Тюремный язык точней и выразительней. Малолетних арестантов в зоне называют малолетками, народных заседателей – «кивалами», торговцев на черном рынке – барыгами (от слова «барыш»), активистов («капо») – козлами. Это слова из живого развивающегося народного языка, как и слово «беспредел», которое и тюремным уже не назовешь.


Надо учесть, что толстые (по 10-20 тысяч слов) словари блатного жаргона, которые сейчас издаются огромными тиражами, никакого реального представления об арестантском языке не дают и являются натуральным мошенничеством. 60-80% слов таких словарей взяты, в лучшем случае из жаргона различных профессиональных криминальных групп, все остальные, практически, не имеют никакого отношения и к русскому арго.

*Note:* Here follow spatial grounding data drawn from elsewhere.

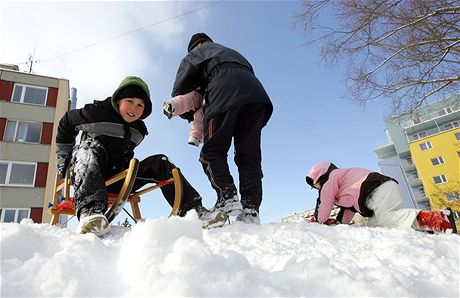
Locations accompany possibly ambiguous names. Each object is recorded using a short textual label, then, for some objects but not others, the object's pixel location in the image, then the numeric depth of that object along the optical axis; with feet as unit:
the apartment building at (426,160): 100.62
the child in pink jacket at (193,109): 7.73
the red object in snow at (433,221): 7.45
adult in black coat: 6.94
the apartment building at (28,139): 41.81
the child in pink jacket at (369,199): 7.80
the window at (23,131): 46.04
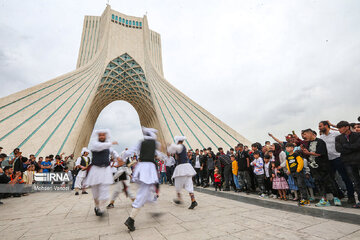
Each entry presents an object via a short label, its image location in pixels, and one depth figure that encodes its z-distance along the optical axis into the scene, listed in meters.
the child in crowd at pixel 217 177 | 5.83
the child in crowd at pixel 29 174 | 6.95
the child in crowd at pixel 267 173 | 4.62
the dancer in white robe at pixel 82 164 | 5.65
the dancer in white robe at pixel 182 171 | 3.79
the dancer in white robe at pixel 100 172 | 3.02
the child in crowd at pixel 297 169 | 3.37
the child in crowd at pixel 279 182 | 3.99
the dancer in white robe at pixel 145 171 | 2.47
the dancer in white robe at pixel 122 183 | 3.75
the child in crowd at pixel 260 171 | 4.68
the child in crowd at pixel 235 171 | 5.66
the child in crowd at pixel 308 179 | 3.92
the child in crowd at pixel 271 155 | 4.69
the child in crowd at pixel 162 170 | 9.37
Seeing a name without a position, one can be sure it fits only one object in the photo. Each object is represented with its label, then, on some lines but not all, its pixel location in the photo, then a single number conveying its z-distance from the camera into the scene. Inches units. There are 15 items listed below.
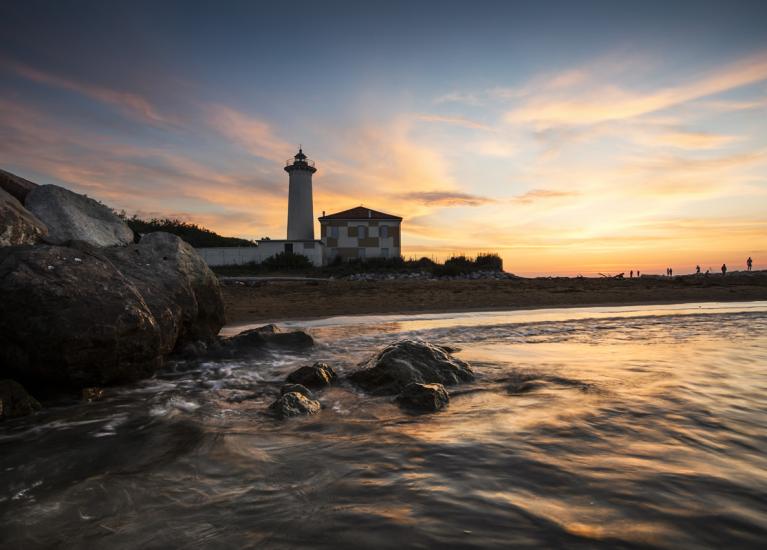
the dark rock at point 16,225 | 222.1
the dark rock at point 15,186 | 306.5
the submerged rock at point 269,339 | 294.7
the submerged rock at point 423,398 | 170.2
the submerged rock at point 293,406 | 165.2
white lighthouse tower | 1531.7
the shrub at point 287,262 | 1320.1
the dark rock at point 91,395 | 183.5
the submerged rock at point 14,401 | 158.6
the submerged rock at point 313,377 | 206.4
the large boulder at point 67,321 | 172.2
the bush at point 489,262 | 1398.9
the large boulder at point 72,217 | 283.6
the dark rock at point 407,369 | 199.3
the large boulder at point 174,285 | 241.9
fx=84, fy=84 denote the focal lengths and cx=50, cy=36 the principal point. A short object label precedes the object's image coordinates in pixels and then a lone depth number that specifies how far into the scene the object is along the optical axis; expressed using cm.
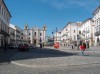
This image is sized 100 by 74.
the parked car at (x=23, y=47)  1735
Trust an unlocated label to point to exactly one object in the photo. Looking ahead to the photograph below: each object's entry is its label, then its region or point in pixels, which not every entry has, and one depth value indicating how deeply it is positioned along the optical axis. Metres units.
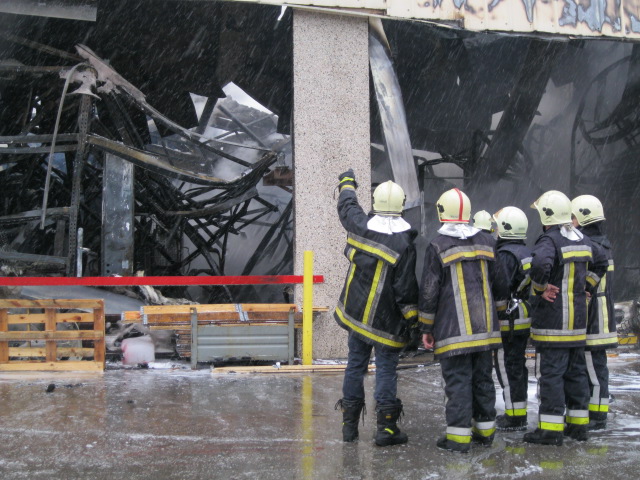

В активном обороте и в повседневной жизни арестантов используется всего 400-500, жаргонных слов (надо добавить - так называемых), из них, примерно, половина уже давно вошла в бытовой язык. Значительную часть этих слов вы найдете, например, в словаре Владимира Даля. Из современных «нормативных» словарей они выпали, и перед ними пришлось бы ставить предуведомление «арх.», «устар.». От омертвения эти слова и спасают арестанты.


О проблемах, связанных с арестантским и казенным языком, причинах чрезвычайной восприимчивости вольного мира к языку арестантов, нравам и обычаям тюремного мира, лучше поговорить отдельно.